Elle aussi regarde la robe et espère peut-être sa sortie prochaine. Je ne pense pas qu’elle sache pourquoi cette robe rose et pimpante cette robe qu’elle a si souvent fait virevolter se trouve dans cette chambre.
Le conte de Daudet ne m’a pas quittée et je me dis qu’elle aussi peut, bien que toute petite, presqu’un bébé encore, souhaiter revêtir autrement que pour sortir, sa si jolie robe de princesse. Le petit dauphin a bien demandé ses beaux habits pour quitter ce monde…
Mais ce n’est plus d’un conte qu’il s’agit: il s’agit de l’histoire vraie et terrible de ma petite fille de deux ans et demi.
À nouveau elle me regarde et me sourit…
Un nouveau passage de soignant. Elle voit ce tout petit poignet libéré et sourit. Elle me dit que je peux également libérer l’autre. Aucune autre parole mais je comprends.

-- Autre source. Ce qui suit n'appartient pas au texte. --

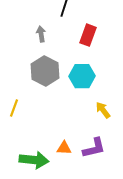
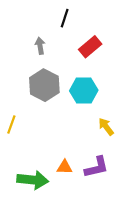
red rectangle: (88, 35) -> (90, 47), turned 30

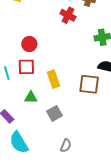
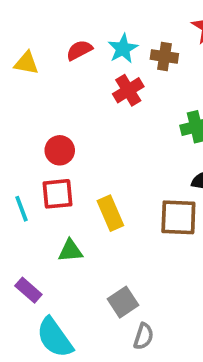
red cross: (68, 15) -> (128, 90), turned 35
gray square: (55, 113) -> (123, 302), moved

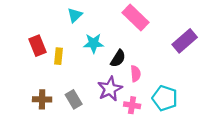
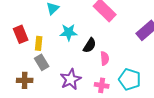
purple star: (110, 89) -> (71, 79), moved
gray rectangle: (74, 99) -> (42, 62), moved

À partir de maintenant je sais que plus rien n’a d’importance sauf peut-être l’envelopper de toute ma tendresse et de tout mon amour. Je voudrais tellement encore lui apporter quelque chose qu’elle aime et qui pourrait lui faire oublier sa souffrance et la rendre encore heureuse. Je lui pose la question lui demande ce qu’elle souhaite, ce qui lui ferait vraiment vraiment plaisir, ce qu’elle veut que je lui donne. Tout d’abord je ne comprends pas sa réponse et patiemment elle répète en articulant de son mieux. Ce qu’elle veut, c’est un « arc-en-ciel »

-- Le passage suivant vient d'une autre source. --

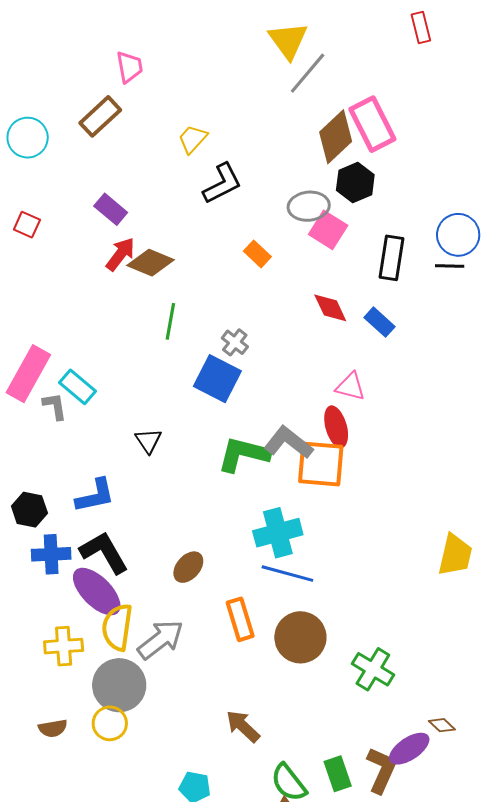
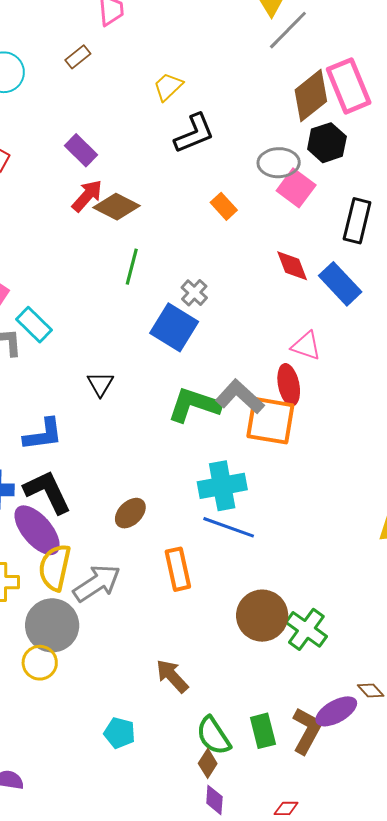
brown rectangle: (100, 116) -> (78, 57), size x0.6
blue rectangle: (380, 322) -> (340, 284), size x1.4
brown circle: (300, 637) -> (262, 616), moved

Avant qu’elle soit malade alors que nous jouions dans le jardin avec le jet d’eau, dans le soleil, fière de moi je faisais naître des arcs-en-ciel, mais là dans cette chambre comment pouvais -je faire ?
Il me faut de l’eau, un jet et du soleil. Nous sommes dans un hôpital au milieu de la ville et mon cœur devient très lourd. Je n’y arriverai jamais….

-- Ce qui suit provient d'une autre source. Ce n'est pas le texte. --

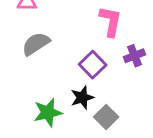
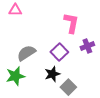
gray semicircle: (36, 44) -> (26, 53), moved
green star: (48, 112) -> (15, 76), moved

On est en septembre et il ne fait pas froid, et ouvrant la fenêtre je regarde la terrasse.
Il y a… il y a absolument tout ce que je cherche.
Je me moque de ce que l’on va pouvoir me dire. Moi non plus je n’ai plus rien à craindre. Je ne crains pas le bruit que je vais faire et je vais déplacer son lit. Oui, je vais faire en sorte qu’elle puisse voir la terrasse. Le tuyau qui serpente entre les fleurs a un embout réglable, car oui, il y a un tuyau, le robinet brille, il doit donc servir régulièrement et se laissera manœuvrer. Le soleil est en face. La terrasse est plein sud.
Elle me regarde car elle sait comment se fabriquent les arcs-en-ciel .
Je n’ai qu’une peur. Pas la peur de mouiller la terrasse ou de me faire surprendre, n. non, mais n’ayant jamais été bonne en physique, je ne sais pas trop comment faire se diffracter la lumière.
La plupart du temps quand nous jouions à créer des arcs-en-ciel j’étais toujours surprise de réussir. Je savais la présence du soleil et de l’eau nécessaires mais à part ça…
Aujourd’hui, il ne faut pas que je réfléchisse, il faut seulement que j’essaye.
J’ouvre le robinet, l’eau s’écoule, je manœuvre l’embout de cuivre du tuyau pour faire naître la pluie que je dirige vers le soleil et tout d’un coup toutes les couleurs apparaissent.
C’est magique, l’arc-en-ciel s’est formé il est là avec toutes ses couleurs et sa courbe couvre une grande partie de la terrasse. Il résiste aux secondes qui passent,
Il m’a alors semblé entendre un petit rire. Mais oui, ma petite fille a ri. Je sais qu’elle l’a vu, qu’elle est heureuse. Elle a eu son arc-en-ciel .
Le jeu se termine. Elle est fatiguée et elle a fermé les yeux. Je quitte la terrasse. L’eau disparaîtra vite car il y a beaucoup de soleil. Je retourne m’asseoir auprès d’elle me demandant si elle va encore pouvoir se réveiller….
Nous avons pu profiter de quelques jours encore et j’ai fait naître plusieurs arcs en ciel qui se sont accompagnés à chaque fois de légers rires. C’est donc entourée de cette multitude de couleurs, que petit à petit elle s’en allait.´
Aujourd’hui alors que suis seule, qu’elle a quitté ce monde d’arcs-en-ciel fabriqués pour un monde qui n’est fait que de lumière, je ferme les yeux et j’entends le rire d’une petite fille qui rêvait de voir des arc-en-ciel avant de mourir.